◆ Your task
Give the lines of the records below as a numbered list, starting with the line containing "Given the image: Find" and going on through the end of the records, and leave out any blank lines.

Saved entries
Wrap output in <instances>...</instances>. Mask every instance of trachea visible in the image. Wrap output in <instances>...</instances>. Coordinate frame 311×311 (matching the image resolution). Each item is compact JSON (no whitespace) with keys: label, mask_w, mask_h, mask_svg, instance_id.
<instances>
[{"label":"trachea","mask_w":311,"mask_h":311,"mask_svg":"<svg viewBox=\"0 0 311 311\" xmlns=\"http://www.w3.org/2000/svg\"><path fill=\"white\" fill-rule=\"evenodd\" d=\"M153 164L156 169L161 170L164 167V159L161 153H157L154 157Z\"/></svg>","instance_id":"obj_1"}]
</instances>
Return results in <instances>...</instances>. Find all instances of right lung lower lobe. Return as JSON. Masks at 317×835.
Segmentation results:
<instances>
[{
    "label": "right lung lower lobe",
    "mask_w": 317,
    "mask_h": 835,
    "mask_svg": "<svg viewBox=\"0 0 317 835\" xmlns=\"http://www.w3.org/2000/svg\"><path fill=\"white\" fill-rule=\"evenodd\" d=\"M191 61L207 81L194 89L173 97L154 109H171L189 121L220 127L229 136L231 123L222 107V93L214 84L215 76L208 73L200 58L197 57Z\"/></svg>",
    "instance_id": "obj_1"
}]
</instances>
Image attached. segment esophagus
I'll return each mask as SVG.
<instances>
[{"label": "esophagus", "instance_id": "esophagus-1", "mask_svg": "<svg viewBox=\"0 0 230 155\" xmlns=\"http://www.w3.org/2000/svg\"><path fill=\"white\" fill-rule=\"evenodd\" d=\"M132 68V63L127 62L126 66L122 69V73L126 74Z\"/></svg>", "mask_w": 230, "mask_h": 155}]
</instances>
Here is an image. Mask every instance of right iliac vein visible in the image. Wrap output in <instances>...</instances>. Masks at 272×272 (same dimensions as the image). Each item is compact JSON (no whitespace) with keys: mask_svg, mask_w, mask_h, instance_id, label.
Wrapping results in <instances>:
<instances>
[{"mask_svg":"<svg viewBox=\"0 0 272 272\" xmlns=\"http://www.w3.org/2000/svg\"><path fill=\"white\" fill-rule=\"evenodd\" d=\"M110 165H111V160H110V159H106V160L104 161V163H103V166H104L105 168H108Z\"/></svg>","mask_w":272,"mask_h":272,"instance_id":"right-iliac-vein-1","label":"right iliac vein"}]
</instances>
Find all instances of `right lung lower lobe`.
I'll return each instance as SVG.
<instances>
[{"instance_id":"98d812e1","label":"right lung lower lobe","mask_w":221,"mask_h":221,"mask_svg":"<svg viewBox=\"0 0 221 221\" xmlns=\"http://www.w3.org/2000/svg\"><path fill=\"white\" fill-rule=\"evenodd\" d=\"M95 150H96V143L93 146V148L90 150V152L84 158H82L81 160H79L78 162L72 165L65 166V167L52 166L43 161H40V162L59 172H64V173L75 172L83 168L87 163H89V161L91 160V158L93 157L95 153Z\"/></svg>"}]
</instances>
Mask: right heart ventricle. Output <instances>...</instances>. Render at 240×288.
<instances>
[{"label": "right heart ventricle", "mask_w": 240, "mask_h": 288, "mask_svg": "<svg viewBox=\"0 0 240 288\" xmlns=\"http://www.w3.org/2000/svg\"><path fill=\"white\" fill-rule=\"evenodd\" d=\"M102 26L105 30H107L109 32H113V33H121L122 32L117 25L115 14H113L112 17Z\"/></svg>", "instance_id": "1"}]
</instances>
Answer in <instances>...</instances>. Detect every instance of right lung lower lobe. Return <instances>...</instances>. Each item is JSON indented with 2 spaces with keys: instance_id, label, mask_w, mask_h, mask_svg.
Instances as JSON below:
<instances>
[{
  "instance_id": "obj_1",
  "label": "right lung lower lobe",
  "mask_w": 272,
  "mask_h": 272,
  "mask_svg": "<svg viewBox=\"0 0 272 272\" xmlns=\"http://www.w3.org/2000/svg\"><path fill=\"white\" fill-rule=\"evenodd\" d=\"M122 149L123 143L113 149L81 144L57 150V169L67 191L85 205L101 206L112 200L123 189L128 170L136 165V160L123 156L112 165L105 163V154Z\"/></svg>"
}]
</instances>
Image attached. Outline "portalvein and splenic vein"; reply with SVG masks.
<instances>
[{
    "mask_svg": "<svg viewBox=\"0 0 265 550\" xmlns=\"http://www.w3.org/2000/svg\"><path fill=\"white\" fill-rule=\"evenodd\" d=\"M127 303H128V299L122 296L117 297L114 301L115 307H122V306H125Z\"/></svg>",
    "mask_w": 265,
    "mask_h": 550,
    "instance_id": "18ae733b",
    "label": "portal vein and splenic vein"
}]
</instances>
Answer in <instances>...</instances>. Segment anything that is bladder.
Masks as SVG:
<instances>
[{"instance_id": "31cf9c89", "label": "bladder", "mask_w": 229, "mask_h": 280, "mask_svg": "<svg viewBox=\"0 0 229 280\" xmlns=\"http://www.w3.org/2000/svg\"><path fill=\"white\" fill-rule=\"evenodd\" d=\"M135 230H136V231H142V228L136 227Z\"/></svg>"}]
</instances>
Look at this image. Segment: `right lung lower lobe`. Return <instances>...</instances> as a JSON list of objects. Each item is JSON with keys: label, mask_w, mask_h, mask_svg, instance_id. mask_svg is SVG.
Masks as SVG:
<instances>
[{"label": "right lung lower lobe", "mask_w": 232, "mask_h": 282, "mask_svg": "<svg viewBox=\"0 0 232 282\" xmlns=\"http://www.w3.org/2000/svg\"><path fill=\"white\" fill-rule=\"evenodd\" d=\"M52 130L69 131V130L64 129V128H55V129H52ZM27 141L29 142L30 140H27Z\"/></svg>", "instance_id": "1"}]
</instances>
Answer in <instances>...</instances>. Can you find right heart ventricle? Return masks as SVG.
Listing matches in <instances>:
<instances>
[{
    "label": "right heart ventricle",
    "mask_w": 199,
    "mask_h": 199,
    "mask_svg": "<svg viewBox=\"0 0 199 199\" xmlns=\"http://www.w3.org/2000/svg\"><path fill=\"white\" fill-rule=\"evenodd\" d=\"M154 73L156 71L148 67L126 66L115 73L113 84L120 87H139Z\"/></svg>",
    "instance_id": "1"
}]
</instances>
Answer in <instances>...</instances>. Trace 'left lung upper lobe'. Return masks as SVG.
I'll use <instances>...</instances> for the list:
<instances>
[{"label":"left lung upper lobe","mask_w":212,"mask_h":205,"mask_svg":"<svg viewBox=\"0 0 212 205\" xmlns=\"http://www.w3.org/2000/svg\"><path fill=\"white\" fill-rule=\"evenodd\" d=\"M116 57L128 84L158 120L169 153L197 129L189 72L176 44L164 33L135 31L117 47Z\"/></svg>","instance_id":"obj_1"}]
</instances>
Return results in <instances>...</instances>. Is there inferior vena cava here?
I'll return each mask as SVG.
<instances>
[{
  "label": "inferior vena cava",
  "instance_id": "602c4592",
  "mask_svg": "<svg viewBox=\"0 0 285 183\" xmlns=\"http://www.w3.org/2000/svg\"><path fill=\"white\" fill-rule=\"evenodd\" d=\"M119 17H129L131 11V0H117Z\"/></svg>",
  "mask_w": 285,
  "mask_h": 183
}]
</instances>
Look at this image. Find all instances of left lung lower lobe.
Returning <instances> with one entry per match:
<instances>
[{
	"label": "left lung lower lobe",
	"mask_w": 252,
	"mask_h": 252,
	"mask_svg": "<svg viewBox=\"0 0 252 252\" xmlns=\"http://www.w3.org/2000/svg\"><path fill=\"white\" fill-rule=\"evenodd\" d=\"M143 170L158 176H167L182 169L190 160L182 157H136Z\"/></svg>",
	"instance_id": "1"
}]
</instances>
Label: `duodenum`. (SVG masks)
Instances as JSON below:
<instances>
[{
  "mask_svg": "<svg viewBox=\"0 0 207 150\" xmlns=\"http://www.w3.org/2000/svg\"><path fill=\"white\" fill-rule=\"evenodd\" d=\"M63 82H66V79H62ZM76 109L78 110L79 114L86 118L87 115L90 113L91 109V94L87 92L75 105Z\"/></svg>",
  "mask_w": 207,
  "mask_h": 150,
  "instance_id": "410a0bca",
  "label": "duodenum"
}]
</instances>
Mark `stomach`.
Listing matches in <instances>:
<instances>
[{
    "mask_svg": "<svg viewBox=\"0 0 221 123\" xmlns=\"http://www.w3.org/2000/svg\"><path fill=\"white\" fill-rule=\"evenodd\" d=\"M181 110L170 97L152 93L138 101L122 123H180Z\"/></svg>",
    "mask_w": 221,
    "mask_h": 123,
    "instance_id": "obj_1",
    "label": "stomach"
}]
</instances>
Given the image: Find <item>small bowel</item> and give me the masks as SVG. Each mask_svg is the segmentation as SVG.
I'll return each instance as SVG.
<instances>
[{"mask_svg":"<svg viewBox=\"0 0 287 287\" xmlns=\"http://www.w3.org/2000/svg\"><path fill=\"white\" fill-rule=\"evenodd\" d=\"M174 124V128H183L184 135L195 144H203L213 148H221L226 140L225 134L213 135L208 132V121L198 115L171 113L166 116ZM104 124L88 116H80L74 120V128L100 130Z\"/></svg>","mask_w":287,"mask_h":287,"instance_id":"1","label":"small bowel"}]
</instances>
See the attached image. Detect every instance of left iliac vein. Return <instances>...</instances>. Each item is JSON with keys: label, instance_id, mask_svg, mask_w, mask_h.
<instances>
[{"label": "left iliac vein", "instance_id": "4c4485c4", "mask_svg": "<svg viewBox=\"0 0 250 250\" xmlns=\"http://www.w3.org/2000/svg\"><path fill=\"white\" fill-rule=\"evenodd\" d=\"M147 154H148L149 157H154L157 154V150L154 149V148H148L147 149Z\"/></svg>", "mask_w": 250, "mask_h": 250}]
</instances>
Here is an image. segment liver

◆ Finished task
1. Given the image: Find <item>small bowel</item> and give me the masks as SVG. Each mask_svg is the segmentation as SVG.
2. I'll return each instance as SVG.
3. <instances>
4. [{"mask_svg":"<svg viewBox=\"0 0 287 287\" xmlns=\"http://www.w3.org/2000/svg\"><path fill=\"white\" fill-rule=\"evenodd\" d=\"M174 124V128H183L184 135L195 144H203L213 148H221L226 140L225 134L213 135L208 132V121L198 115L171 113L166 116ZM104 124L88 116H80L74 120V128L100 130Z\"/></svg>","mask_w":287,"mask_h":287,"instance_id":"1","label":"small bowel"}]
5. </instances>
6. See the attached image. Detect every instance of left iliac vein. Return <instances>...</instances>. Each item is JSON with keys: label, instance_id, mask_svg, mask_w, mask_h.
7. <instances>
8. [{"label": "left iliac vein", "instance_id": "4c4485c4", "mask_svg": "<svg viewBox=\"0 0 250 250\" xmlns=\"http://www.w3.org/2000/svg\"><path fill=\"white\" fill-rule=\"evenodd\" d=\"M147 154H148L149 157H154L157 154V150L154 149V148H148L147 149Z\"/></svg>", "mask_w": 250, "mask_h": 250}]
9. </instances>
10. Here is an image. segment liver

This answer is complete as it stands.